GIVEN INSTRUCTION 1: According to the forum thread below, which three books make up the Valis Trilogy?

I recently read Brian Aldiss' _Helliconia Trilogy_ for the first time. It's big and sprawling with pretty intense world building and considerable swashbuckling. Not high tech except some quirks. Published '82, '83 & '86. Prose a bit dense but not excruciating and not old-fashioned. Good writing all round. Its ideas not world shattering, but solid classic sf. Lotsa cheap copies around. He has other stuff to offer, if you don't insist on a series.


----------



## OurJud (Jul 21, 2013)

FleshEater said:


> What I find fascinating is the years in which he wrote these stories. What's scarier, is that sometimes they aren't very far off base with their predictions.



No, the mark of a true visionary, certainly.


----------



## Origen (Jul 24, 2013)

The Valis Trilogy by PKD, which ends with one of my favorite books.  This was as close to a fictional version of the Gnostic Bible that anyone's ever likely to get.  
1. Valis
2. The Divine Invasion
3. The Transmigration of Timothy Archer


----------



## Caragula (Sep 5, 2013)

Helliconia is awesome.

But the best sci-fi novel I've ever read was 'The Stars My Destination' by Alfred Bester.  Closely followed by Earth Abides - George R Stewart and Clifford Simak's City


----------



## Morkonan (Nov 3, 2013)

columbo1977 said:


> I have been reading allot of Fantasy at the moment and I want to read a good series of SciFi, has anyone got any suggestions.
> 
> P.S. I love Peter F Hamilton's Nights Dawn Trilogy or Kevin J Andersons Saga of the Seven Suns. Just to give you an idea of the SciFi I like.
> 
> ...



Neal Stephenson, Iian Banks (RIP), Jack McDevit.


----------



## Grimball4 (Nov 7, 2013)

Alfred Bester & Brian Aldiss both rock.. But the true classics are Foundation Trilogy, Dune, Stranger in a Stange Land, Rondevu with Rama, and Martian Chronicles


----------



## Grimball4 (Nov 7, 2013)

Why haven't they made 'The Stars My Destination' into a movie? It would be much better then Ender's Game..


----------



## Olly Buckle (Nov 7, 2013)

I like something a bit different, Bob Shaw is great at taking a technological idea and exploring its consequences, I think 'Other days other eyes' is my favourite. Ursula Le Guin on the other hand is the daughter of social scientists. her mother wrote 'Ishi last of his tribe' and her father was  Alfred L. Kroeber, probably the socialscientist of his generation, who wrote 'Configurations of culture growth'. It shows in her work, the opposite of Bob Shaw's it explores social rather than technological possibilities, 'The left hand of darkness' is probably her best known.


----------



## Terry D (Nov 7, 2013)

GIVEN INSTRUCTION 2: Recast the listing as a two-column CSV with the headers field and value, one row per line. Start at the beginning of the listing and go on through the line containing "locality: Near Ixmiquilpan". Put each entry in its own quoted field with line breaks turned into spaces, and leave the picture out.

WORKING DATA:
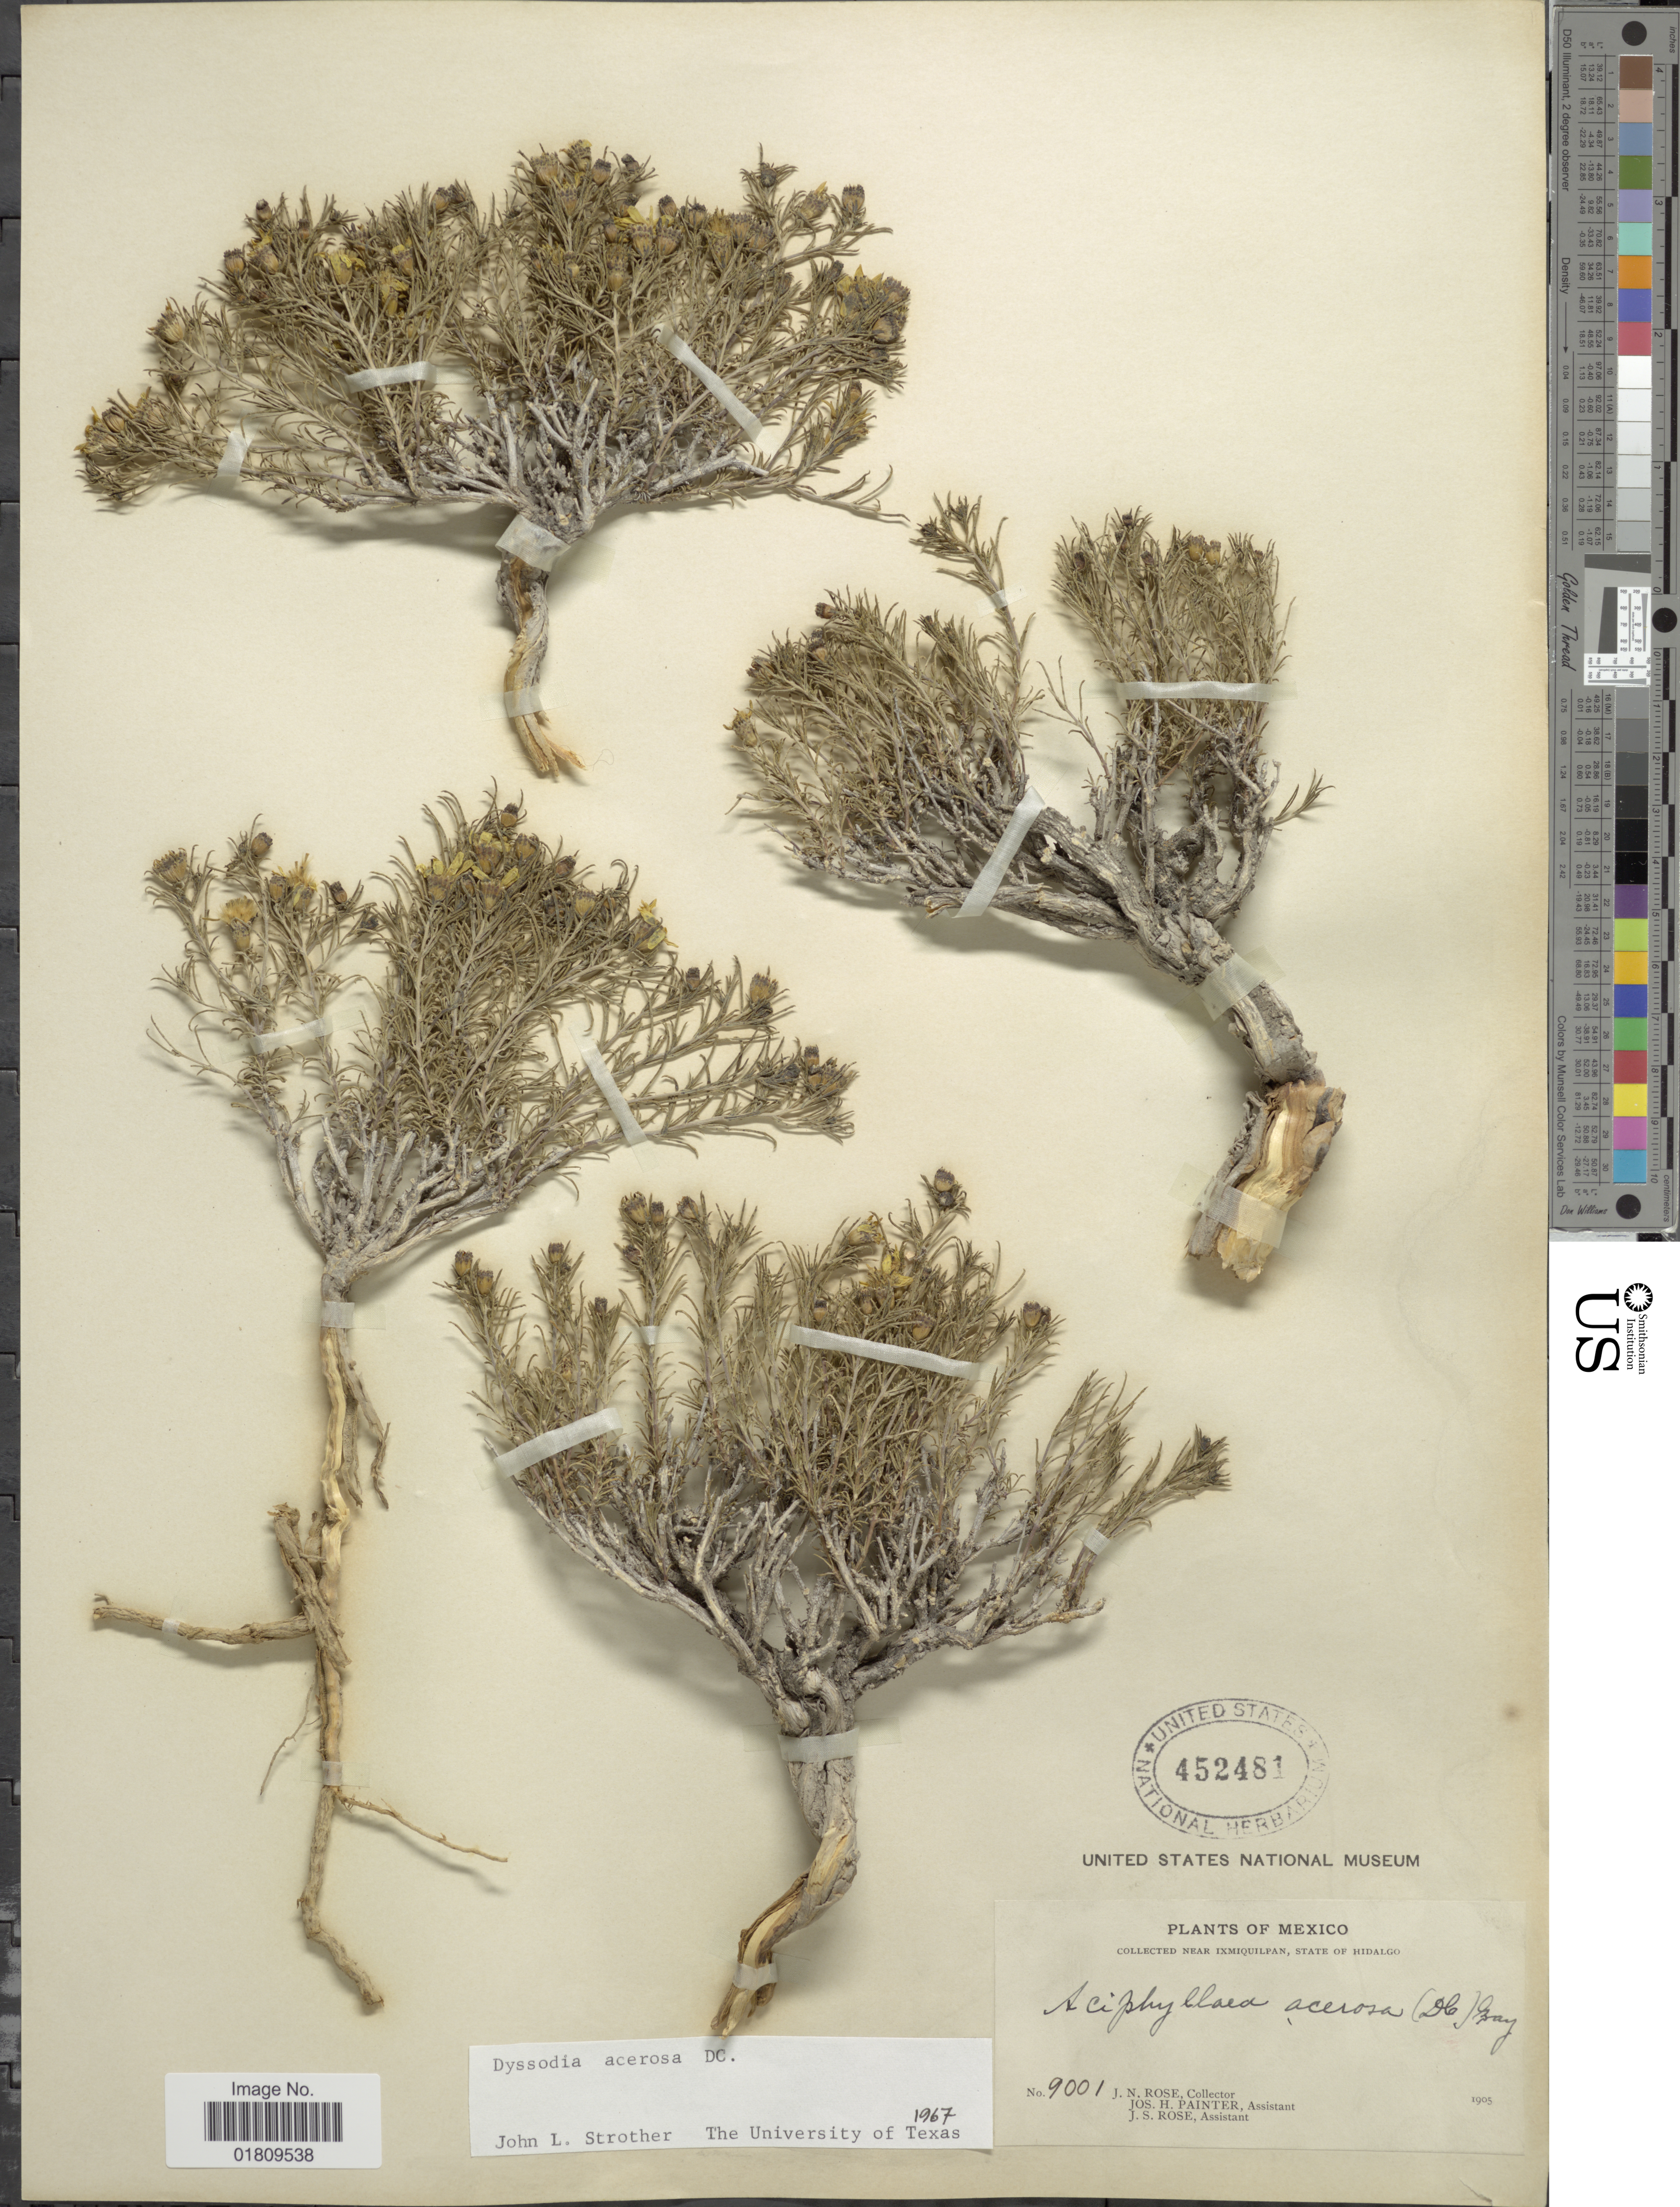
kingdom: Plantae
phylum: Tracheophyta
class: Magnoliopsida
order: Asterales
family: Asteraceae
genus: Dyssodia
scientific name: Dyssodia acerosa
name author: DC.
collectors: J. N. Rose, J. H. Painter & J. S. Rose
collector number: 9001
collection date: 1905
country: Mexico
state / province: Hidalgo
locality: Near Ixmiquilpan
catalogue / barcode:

FULL SOLUTION 1: Valis, The Divine Invasion, and The Transmigration of Timothy Archer.

FULL SOLUTION 2:
field,value
"kingdom:","Plantae"
"phylum:","Tracheophyta"
"class:","Magnoliopsida"
"order:","Asterales"
"family:","Asteraceae"
"genus:","Dyssodia"
"scientific name:","Dyssodia acerosa"
"name author:","DC."
"collectors:","J. N. Rose, J. H. Painter & J. S. Rose"
"collector number:","9001"
"collection date:","1905"
"country:","Mexico"
"state / province:","Hidalgo"
"locality:","Near Ixmiquilpan"